Георгий Александрович Товстоногов принадлежал к той эпохе, о которой Дина Шварц написала в своем дневнике: «Театр, искусство, великие люди. Время страшное, а люди были прекрасные».

Почему?

Потому что умели сопротивляться, не плыли по течению бездумно — куда вынесет, а исповедовали глубоко выстраданные принципы. А если и приходилось чем-то жертвовать (как часто приходилось!), твердо знали: во имя чего…

Однажды Товстоногов с раздражением сказал Анатолию Гребневу: «Мания величия, мания величия! Вы заметили, кругом мания величия. Каждый — властитель дум, никак не меньше! Я помню времена, когда собирались вместе в ВТО (Всероссийском театральном обществе. — Н. С.) Таиров, Алексей Попов, Сахновский, Судаков, Хмелев, Лобанов. Абсолютно были доступные люди, держались просто — с нами, школярами; никто не ходил надутый. А сейчас посмотришь — гении! Это знак безвременья, что там ни говорите. Безвременье рождает манию величия!»

Когда XX век катился к закату, когда уже пересматривалось и переоценивалось понятие крупной личности, большого стиля, подлинного лидера культурного процесса — все становилось раздражающим, вызывающим желание снизить, снивелировать, привести к единому знаменателю. Товстоногова невозможно было привести к чему бы то ни было, сам факт его присутствия в культуре мощно противостоял мыслям об общих знаменателях.
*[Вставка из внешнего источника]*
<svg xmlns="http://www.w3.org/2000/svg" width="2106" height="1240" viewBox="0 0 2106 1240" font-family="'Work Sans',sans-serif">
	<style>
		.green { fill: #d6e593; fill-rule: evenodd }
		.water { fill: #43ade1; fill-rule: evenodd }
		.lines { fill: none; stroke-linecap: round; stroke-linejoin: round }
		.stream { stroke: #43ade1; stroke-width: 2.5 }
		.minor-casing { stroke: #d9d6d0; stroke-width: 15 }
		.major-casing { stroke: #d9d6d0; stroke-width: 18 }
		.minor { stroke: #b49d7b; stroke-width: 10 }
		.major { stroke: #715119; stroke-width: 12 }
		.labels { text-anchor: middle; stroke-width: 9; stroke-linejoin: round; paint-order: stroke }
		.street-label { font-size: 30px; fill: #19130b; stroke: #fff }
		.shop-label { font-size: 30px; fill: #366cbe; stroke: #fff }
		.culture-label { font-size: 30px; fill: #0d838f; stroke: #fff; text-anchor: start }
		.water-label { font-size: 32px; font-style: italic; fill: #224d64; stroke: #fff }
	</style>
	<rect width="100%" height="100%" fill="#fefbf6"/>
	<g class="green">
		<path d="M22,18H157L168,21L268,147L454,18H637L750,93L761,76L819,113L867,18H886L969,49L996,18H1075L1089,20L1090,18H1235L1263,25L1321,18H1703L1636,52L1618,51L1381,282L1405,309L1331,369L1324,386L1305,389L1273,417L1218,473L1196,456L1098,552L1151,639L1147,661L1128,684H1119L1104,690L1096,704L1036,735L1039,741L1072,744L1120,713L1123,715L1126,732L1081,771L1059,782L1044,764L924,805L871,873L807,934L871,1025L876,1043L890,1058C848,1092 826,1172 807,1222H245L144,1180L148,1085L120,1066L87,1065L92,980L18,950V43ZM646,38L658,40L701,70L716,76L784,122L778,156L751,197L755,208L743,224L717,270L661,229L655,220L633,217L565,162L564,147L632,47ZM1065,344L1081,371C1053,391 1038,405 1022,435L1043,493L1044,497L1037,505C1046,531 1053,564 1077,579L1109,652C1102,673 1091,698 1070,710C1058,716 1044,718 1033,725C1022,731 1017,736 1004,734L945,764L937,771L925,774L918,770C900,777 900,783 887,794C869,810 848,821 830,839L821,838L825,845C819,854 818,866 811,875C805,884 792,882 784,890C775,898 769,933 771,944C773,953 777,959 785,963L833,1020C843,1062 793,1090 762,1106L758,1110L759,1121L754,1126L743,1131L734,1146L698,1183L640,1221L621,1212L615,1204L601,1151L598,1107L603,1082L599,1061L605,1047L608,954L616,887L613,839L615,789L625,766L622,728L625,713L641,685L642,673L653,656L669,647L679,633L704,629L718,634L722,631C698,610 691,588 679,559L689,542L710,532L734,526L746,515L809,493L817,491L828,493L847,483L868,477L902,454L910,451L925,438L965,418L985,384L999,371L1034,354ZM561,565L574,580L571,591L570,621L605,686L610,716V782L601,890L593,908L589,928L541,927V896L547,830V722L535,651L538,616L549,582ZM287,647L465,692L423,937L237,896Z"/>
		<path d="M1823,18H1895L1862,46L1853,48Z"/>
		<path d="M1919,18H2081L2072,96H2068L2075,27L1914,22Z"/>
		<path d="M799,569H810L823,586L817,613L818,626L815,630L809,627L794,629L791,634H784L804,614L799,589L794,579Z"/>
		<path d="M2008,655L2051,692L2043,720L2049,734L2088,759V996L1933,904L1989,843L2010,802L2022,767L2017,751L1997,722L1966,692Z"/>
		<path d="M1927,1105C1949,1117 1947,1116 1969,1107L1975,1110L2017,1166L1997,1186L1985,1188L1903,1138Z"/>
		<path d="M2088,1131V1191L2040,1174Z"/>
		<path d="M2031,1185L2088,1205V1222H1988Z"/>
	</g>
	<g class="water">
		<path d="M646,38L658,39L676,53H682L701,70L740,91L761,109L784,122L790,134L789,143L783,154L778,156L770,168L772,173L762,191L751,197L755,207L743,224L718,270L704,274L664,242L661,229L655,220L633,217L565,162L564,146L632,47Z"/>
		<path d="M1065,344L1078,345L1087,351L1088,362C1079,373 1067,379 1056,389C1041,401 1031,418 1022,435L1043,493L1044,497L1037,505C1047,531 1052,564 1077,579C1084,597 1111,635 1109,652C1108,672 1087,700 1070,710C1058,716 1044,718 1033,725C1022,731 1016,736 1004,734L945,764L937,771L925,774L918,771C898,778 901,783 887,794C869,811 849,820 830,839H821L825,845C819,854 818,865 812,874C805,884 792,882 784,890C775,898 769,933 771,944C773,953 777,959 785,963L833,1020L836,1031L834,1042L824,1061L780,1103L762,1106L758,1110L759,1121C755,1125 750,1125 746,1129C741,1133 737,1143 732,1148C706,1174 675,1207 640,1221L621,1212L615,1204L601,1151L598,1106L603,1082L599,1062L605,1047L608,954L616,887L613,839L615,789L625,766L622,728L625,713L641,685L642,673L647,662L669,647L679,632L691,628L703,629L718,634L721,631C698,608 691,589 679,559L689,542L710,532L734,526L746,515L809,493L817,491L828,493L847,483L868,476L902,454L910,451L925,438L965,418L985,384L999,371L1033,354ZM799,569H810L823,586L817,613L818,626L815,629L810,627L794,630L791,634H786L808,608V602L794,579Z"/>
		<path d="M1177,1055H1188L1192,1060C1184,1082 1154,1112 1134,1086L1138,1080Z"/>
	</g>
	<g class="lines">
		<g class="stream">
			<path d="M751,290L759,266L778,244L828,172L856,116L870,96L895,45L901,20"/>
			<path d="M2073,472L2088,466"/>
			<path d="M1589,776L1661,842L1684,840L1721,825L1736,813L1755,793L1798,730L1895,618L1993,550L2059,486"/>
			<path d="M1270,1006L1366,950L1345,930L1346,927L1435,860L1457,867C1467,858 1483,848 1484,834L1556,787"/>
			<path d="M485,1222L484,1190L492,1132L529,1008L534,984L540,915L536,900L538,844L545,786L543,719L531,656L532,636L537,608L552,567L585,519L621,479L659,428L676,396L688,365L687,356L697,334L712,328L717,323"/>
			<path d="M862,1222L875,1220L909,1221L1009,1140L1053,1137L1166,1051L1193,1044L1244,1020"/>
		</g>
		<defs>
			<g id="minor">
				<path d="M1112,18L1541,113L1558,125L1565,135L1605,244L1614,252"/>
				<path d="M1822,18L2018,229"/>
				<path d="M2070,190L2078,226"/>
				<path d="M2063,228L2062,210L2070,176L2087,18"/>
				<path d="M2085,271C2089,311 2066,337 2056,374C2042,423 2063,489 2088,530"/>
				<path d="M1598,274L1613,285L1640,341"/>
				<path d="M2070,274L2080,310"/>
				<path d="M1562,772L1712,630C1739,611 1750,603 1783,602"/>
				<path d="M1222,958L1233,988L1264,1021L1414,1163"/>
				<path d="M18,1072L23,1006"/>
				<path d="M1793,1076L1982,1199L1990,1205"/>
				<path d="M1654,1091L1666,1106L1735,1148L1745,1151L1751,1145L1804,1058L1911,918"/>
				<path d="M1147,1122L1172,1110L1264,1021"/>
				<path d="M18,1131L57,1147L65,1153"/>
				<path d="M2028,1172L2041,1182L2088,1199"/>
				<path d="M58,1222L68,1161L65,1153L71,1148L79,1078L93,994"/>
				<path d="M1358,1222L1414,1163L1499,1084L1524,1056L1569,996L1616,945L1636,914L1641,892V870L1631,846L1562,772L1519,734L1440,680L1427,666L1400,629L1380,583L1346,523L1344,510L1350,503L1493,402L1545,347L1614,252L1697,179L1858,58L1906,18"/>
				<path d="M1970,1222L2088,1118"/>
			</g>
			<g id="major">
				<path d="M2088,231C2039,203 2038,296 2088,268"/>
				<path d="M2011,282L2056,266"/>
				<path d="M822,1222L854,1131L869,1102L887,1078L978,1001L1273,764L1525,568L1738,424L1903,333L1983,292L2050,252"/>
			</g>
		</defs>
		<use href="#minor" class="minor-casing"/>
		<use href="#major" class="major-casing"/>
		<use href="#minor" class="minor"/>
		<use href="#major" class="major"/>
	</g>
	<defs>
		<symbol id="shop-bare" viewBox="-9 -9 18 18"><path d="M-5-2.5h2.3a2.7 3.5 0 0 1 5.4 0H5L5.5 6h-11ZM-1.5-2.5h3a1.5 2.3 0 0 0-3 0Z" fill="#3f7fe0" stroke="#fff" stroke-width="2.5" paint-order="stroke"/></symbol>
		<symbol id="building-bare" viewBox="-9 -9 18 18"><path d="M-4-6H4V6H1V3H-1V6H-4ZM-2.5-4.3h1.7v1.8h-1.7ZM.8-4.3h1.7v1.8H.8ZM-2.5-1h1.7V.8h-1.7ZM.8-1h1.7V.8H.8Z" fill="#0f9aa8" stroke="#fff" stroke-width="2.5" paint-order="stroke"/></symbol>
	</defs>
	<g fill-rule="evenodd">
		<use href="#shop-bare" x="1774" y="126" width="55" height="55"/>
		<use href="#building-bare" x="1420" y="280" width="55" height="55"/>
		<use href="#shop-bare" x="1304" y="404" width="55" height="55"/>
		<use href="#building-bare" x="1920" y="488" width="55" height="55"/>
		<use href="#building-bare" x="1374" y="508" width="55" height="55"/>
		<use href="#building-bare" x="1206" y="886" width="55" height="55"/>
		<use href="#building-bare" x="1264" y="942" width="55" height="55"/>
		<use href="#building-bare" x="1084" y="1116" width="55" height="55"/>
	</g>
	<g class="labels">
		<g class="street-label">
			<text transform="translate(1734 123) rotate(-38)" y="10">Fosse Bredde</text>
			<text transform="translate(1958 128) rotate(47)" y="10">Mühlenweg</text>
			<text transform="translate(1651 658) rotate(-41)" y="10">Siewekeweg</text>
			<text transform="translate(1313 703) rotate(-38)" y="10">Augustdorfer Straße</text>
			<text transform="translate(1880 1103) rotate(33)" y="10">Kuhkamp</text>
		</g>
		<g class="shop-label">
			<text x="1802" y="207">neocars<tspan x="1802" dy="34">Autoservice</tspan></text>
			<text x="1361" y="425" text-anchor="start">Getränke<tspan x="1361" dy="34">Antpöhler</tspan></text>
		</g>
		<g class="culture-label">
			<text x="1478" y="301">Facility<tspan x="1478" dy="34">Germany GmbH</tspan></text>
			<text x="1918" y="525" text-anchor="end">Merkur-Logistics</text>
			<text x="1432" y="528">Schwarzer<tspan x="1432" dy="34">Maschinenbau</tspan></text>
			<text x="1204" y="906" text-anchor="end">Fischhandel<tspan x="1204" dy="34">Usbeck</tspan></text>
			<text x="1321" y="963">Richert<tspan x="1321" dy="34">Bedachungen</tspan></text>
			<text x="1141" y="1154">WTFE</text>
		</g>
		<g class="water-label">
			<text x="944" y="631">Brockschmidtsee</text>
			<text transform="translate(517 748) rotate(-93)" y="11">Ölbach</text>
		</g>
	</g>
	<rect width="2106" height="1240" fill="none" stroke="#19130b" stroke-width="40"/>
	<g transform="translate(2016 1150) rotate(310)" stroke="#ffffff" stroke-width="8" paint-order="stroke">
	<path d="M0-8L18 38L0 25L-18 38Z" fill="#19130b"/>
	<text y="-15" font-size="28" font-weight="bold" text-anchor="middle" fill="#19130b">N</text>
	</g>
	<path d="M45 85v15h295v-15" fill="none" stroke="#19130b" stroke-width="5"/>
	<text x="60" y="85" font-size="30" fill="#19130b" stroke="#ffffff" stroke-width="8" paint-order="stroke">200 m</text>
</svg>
Об этом пишет театровед Елена Горфункель в послесловии к сборнику «Премьеры Товстоногова», задуманному при жизни режиссера, но вышедшему в свет после его смерти: «Однажды Товстоногов сказал: “Вот уже много лет я делаю одно и то же: ставлю спектакли”. Это звучало слишком буднично, как будто создание театральной постановки дело столь же обыденное, как любой каждодневный труд. Очередная премьера обсуждалась, взвешивалась на весах критики и публики, по-прежнему предпочитавшей БДТ всем другим театрам. Очередные юбилеи, очередные гастроли, все более далекие — в Японию, Латинскую Америку; постановки по разным странам, очередные фестивали — все это сливалось в какую-то вечность, в прижизненное постоянство, которое кажется нескончаемым — вечное признание, вечно полный зал… Состояние вне времени, когда новый сезон, прибавляясь к тридцати предыдущим, не в силах увеличить их общее богатство — так оно уже было велико».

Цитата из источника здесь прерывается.